The mantissa of (positive integer) bits is multiplied by a multiplier having an adder tree to output a multiplied output. In the floating-point multiplication method for performing a matching process, the numerical value is obtained from an output of the adder tree.
【0011】[0011]
【実施例】次に、本発明の実施例について図面を参照し
て説明する。Next, embodiments of the present invention will be described with reference to the drawings.
【0012】図1は本発明の浮動小数点乗算器の一実施
例を示すブロック図である。FIG. 1 is a block diagram showing an embodiment of a floating-point multiplier according to the present invention.
【0013】本実施例の浮動小数点乗算器は、図1に示
すように、指数部加算器1と、符号付き二進数型の乗算
器2と、論理回路3と、丸め桁合わせ器4とを備えて構
成されている。乗算器2は、符号付き二進数加算器ツリ
ー21と減算器22とを有して構成されている。As shown in FIG. 1, the floating-point multiplier of this embodiment includes an exponent adder 1, a signed binary multiplier 2, a logic circuit 3, and a rounding digit aligner 4. It is provided with. The multiplier 2 includes a signed binary adder tree 21 and a subtractor 22.
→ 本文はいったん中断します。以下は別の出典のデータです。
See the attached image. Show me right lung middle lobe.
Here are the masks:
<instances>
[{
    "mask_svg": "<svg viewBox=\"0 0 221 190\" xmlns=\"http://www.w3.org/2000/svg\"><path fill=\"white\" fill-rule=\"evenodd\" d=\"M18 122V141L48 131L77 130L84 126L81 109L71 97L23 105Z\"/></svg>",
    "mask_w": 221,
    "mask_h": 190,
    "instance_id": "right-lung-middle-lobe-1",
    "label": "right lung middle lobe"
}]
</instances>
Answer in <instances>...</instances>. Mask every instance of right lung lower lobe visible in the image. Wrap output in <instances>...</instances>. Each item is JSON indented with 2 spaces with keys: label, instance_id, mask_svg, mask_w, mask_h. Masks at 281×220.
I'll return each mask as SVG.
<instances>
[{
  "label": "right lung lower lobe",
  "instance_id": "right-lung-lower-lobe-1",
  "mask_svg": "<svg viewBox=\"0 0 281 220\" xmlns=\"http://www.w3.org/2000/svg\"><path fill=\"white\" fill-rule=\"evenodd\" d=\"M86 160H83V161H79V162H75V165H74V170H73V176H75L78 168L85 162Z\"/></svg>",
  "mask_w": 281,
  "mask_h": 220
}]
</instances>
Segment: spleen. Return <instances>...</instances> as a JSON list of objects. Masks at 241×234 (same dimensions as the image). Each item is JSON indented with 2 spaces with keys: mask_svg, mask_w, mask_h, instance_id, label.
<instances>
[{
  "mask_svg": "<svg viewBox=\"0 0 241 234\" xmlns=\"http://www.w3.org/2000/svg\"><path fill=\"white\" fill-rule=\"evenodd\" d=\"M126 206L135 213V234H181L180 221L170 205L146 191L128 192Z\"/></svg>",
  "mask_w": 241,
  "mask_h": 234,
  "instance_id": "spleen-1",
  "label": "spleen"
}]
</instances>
【0014】次に、本実施例の動作について説明する。Next, the operation of this embodiment will be described.
【0015】まず、前処理段階で切出された浮動小数点
の指数部E1,E2を指数部加算器1により加算する。
また、浮動小数点のn(正の整数)ビットの仮数部M
1,M2を符号付き二進数型の乗算器2に入力し乗算を
行なう。符号付き二進数加算器ツリー21の出力Bおよ
び出力のそれぞれ下位約nビットの出力D,Fの総論理
和Hを論理和回路3により求める。丸め桁合わせ器4
は、総論理和Hを制御信号として、指数加算器1の出力
Aと乗算器2の出力の上位ビットGから浮動小数点乗算
器の出力Iを出力する。First, the exponent parts E1 and E2 of the floating point extracted in the preprocessing stage are added by the exponent part adder 1.
A mantissa M of n (positive integer) bits of a floating point
1 and M2 are input to a signed binary multiplier 2 for multiplication. The OR circuit 3 calculates the total OR H of the outputs D and F of the lower approximately n bits of the output B and the output of the signed binary adder tree 21, respectively. Rounding digit matching device 4
Outputs the output I of the floating-point multiplier from the output A of the exponent adder 1 and the upper bit G of the output of the multiplier 2 using the total OR H as a control signal.
【0016】以上述べたように、本発明の浮動小数点乗
算器は、乗算器としワレス型の乗算器と同等の演算速度
を有する符号付き二進数型の乗算器2を用いるので、こ
れを構成する符号付き二進数加算器の出力から切捨てビ
ットの総論理和Sを求めることができる。これにより、
浮動小数点乗算器全体の遅延時間は、次のようになる。As described above, the floating-point multiplier of the present invention uses the signed binary-type multiplier 2 having the same operation speed as the Wallace-type multiplier as the multiplier, so that it is constituted. The total logical sum S of the truncated bits can be obtained from the output of the signed binary adder. This allows
The delay time of the entire floating point multiplier is as follows.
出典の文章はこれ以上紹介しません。